Late-Night Musings: Reading, Writing, Teaching, Living

I forgot that I needed this as a place to make sense of ideas and thoughts. Being at OU for three weeks as both teacher and student, I am overwhelmed by the sea of ideas in which my mind is swimming.

Foucault has a quote drawing on Seneca that I read in an essay by David Bartholomae:

Through the interplay of selected readings and assimilative writing, one should be able to form an identity through which a whole spiritual genealogy can be read. In a chorus there are tenor, bass, and baritone voices, men’s and women’s tones: “The voices of the individual singers are hidden; what we hear is the voices of all together…I would have my mind of such a quality as this; it should be equipped with many arts, many precepts, and patterns of conduct taken from many epochs of history; but all should blend harmoniously into one.”

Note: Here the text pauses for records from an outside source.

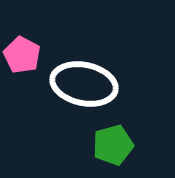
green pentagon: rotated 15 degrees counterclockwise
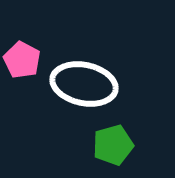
pink pentagon: moved 5 px down
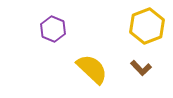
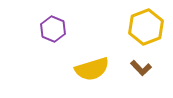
yellow hexagon: moved 1 px left, 1 px down
yellow semicircle: rotated 120 degrees clockwise
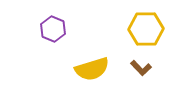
yellow hexagon: moved 2 px down; rotated 20 degrees clockwise
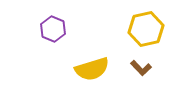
yellow hexagon: rotated 12 degrees counterclockwise
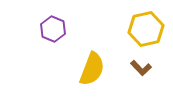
yellow semicircle: rotated 52 degrees counterclockwise
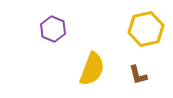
brown L-shape: moved 3 px left, 7 px down; rotated 30 degrees clockwise
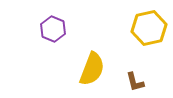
yellow hexagon: moved 3 px right, 1 px up
brown L-shape: moved 3 px left, 7 px down
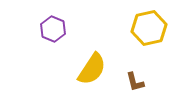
yellow semicircle: rotated 12 degrees clockwise
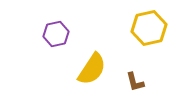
purple hexagon: moved 3 px right, 5 px down; rotated 25 degrees clockwise
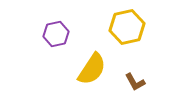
yellow hexagon: moved 22 px left, 1 px up
brown L-shape: rotated 15 degrees counterclockwise
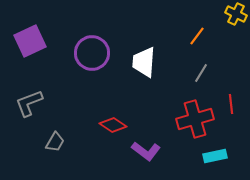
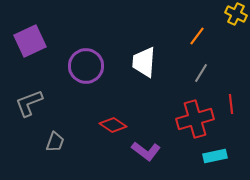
purple circle: moved 6 px left, 13 px down
gray trapezoid: rotated 10 degrees counterclockwise
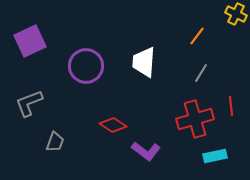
red line: moved 2 px down
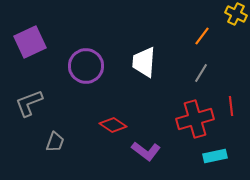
orange line: moved 5 px right
purple square: moved 1 px down
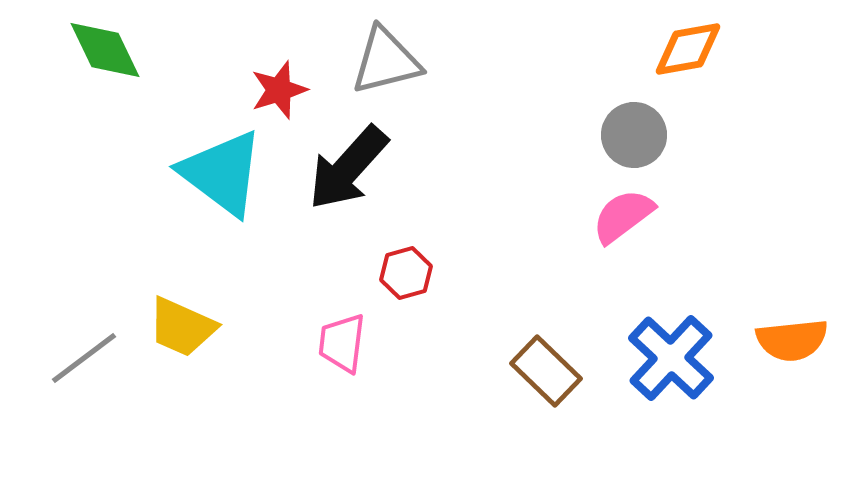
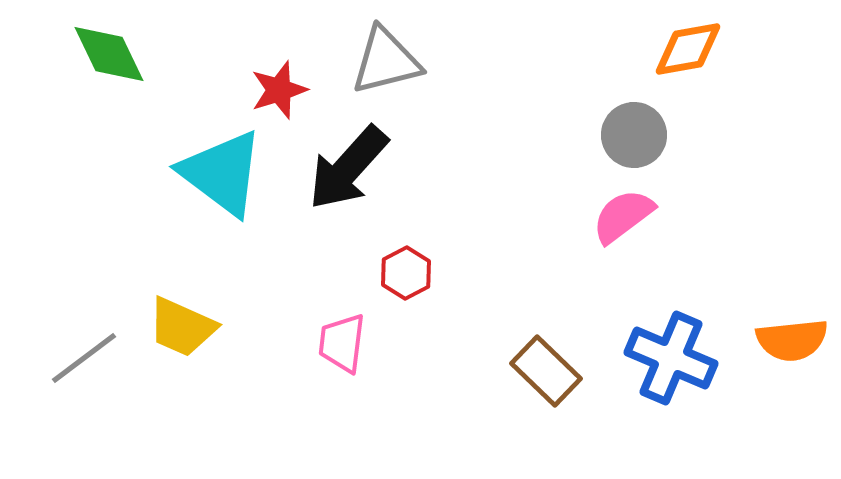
green diamond: moved 4 px right, 4 px down
red hexagon: rotated 12 degrees counterclockwise
blue cross: rotated 20 degrees counterclockwise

I love this quote because for me, reading, writing, teaching, and living are things that are inextricably linked. For the past couple of days, I’ve been thinking about how I’m here to read in order to learn how to write better in order to learn how to teach better in order to live more honestly. And those words–read, write, teach, and live–can be shuffled and that sentence still makes sense to me.

I wonder if we can add to Foucault by saying something like: “Through the interplay of selected readings and assimilative writing” as well as interesting friends, families, coworkers, teachers, and students, “one should be able to form an identity through which a whole spiritual genealogy can be read.”

And so, that is to say, I think it’s time to start using this blog again as a place to polish ideas and thoughts, hopefully with your help, to become a better teacher, writer, reader, thinker, and human being. I can’t promise there will be any regularity to my posts or even that they will be anything more than self-indulgent musings, but I’m going to start using this place as a way to publicly upload things I’m thinking about. So thanks for indulging me.

Lost Time

I spent my entire Saturday afternoon and evening watching the last seven or eight episodes of Lost. I love Lost. I would probably write a blog post about it, but I don’t want to spoil it for anyone because I think it is that sacred. But anyway, I spent roughly ten hours watching the end of Lost. And I’m not about to say that it was a waste of time because it wasn’t. That television show is part of the reason I began to reconsider my faith, but I have this horrible feeling that my Saturday could have been better spent.

I don’t think I am quite alone in this. I live in a college town. I go to school. Most of my friends are my age and in school and almost everyone has the same problem. We are binge responsible. There’s this lie out there that we can be good stewards of our time only four or five days out of the week, and we will still be successful.

I think this lie comes from years of dishonoring good stewards. People who manage their time well are rare specimen. They don’t come around very often, but when they do, the rest of us try to bring them back into the muck that is the rest of the world. “Why don’t you come out with us?” we ask them. “Why don’t you watch television?” “You don’t take enough time for yourself.” “You should do something fun.” The really good steward of time, though, doesn’t need to go out because she likes the work she does and finds it fun.  But peer pressure is a strong thing. And so instead of admiring and emulating these rare stewards, we make them more like us.

Being a good steward of your time means doing it seven days of the week, 52 weeks a year. The train of life doesn’t stop moving, and every time we jump off after one of our binge responsibility periods, we are missing out on achieving the things we want to do. This doesn’t mean that we all have to be corporately or politically successful or some such thing.

In the nonprofit sector, organizations are advised to pick one mission statement, even if they want to do a lot of other things. Then, if something needs to be cut, they know that they can go after the things that aren’t directly related to their mission statement. I think we should treat our lives similarly. We should pick one, two, maybe three things that we are really passionate about, and then we should pursue them seven days a week, 52 weeks a year. And then we can start using our time, even our free time, in such a way to bring us closer and closer to our goals.

Are you a good steward of time? What’s your secret?